INSTRUCTIONS FOR THE TASK => The full listing is to be returned exactly as given, but without pictures.

DATASET EXTRACT =>

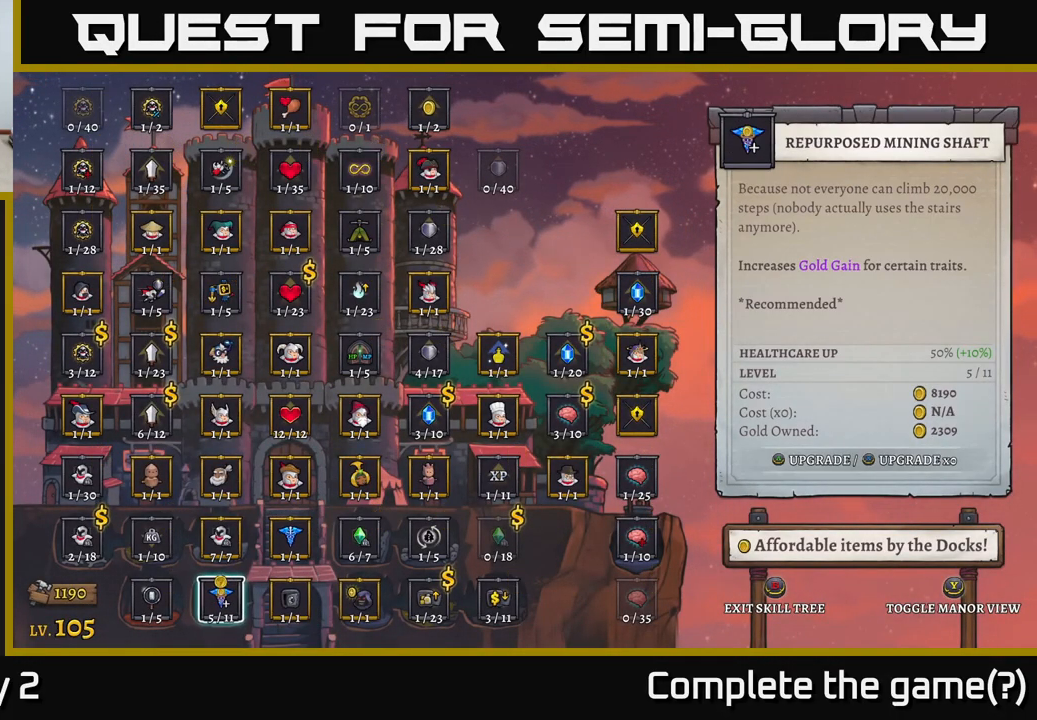
{"buttons": [], "left_stick": "center", "right_stick": "center", "events": []}
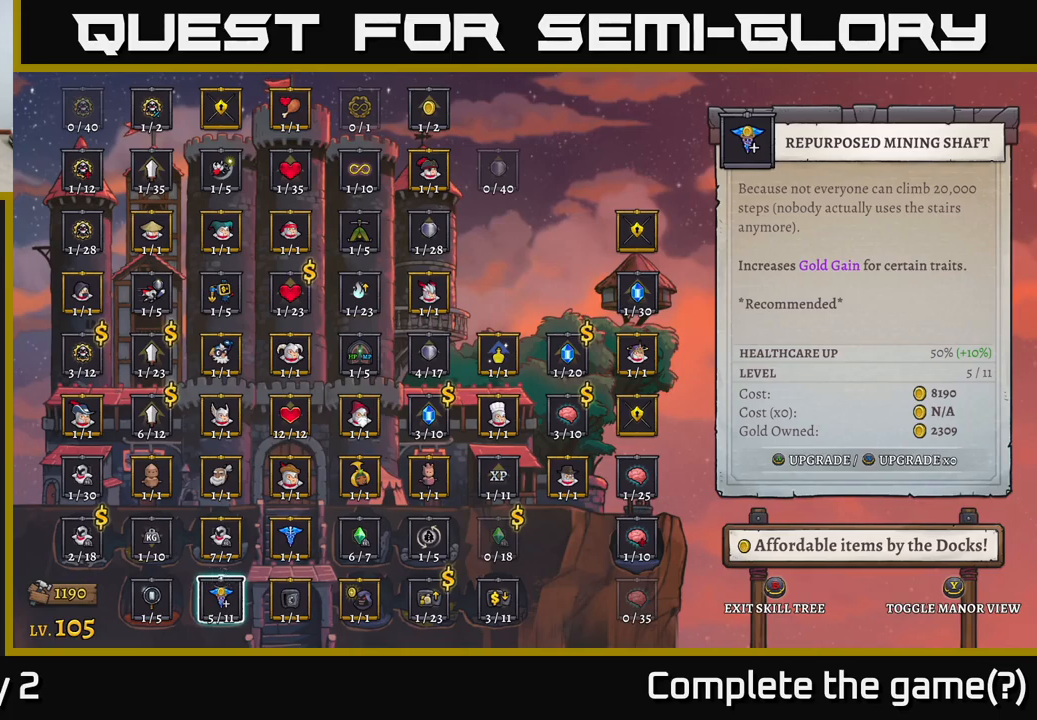
{"buttons": [], "left_stick": "center", "right_stick": "center", "events": [[50, "left_stick", "right"], [233, "left_stick", "center"], [283, "left_stick", "right"], [400, "left_stick", "center"]]}
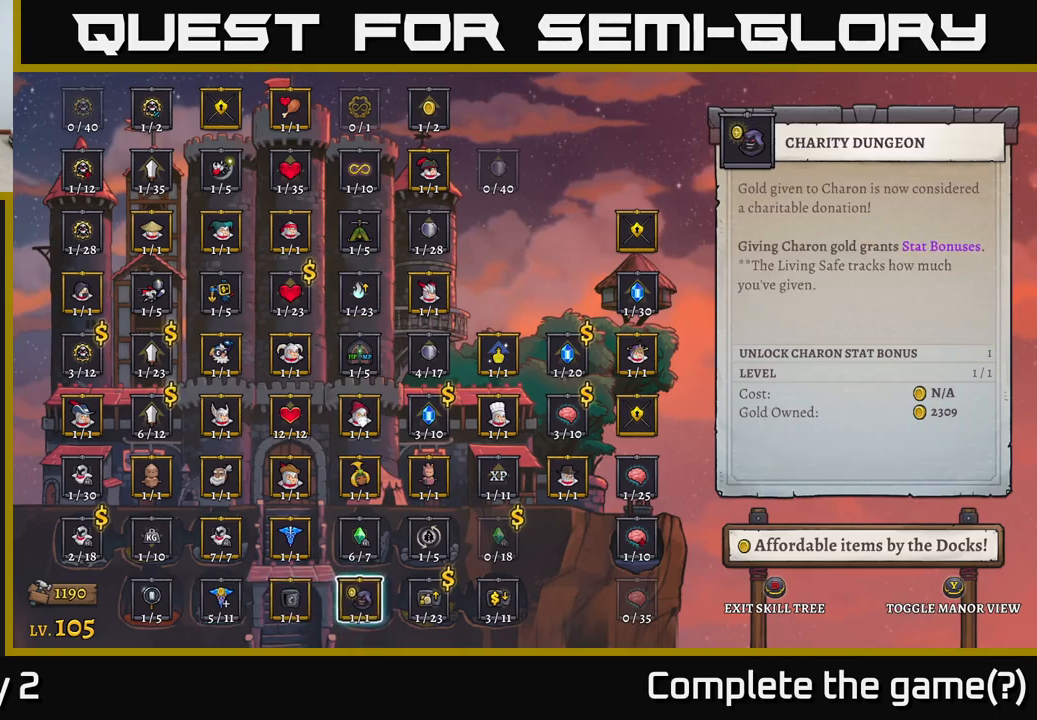
{"buttons": [], "left_stick": "center", "right_stick": "center", "events": []}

ANSWER TO THE EXERCISE =>
{"buttons": [], "left_stick": "center", "right_stick": "center", "events": []}
{"buttons": [], "left_stick": "center", "right_stick": "center", "events": [[50, "left_stick", "right"], [233, "left_stick", "center"], [283, "left_stick", "right"], [400, "left_stick", "center"]]}
{"buttons": [], "left_stick": "center", "right_stick": "center", "events": []}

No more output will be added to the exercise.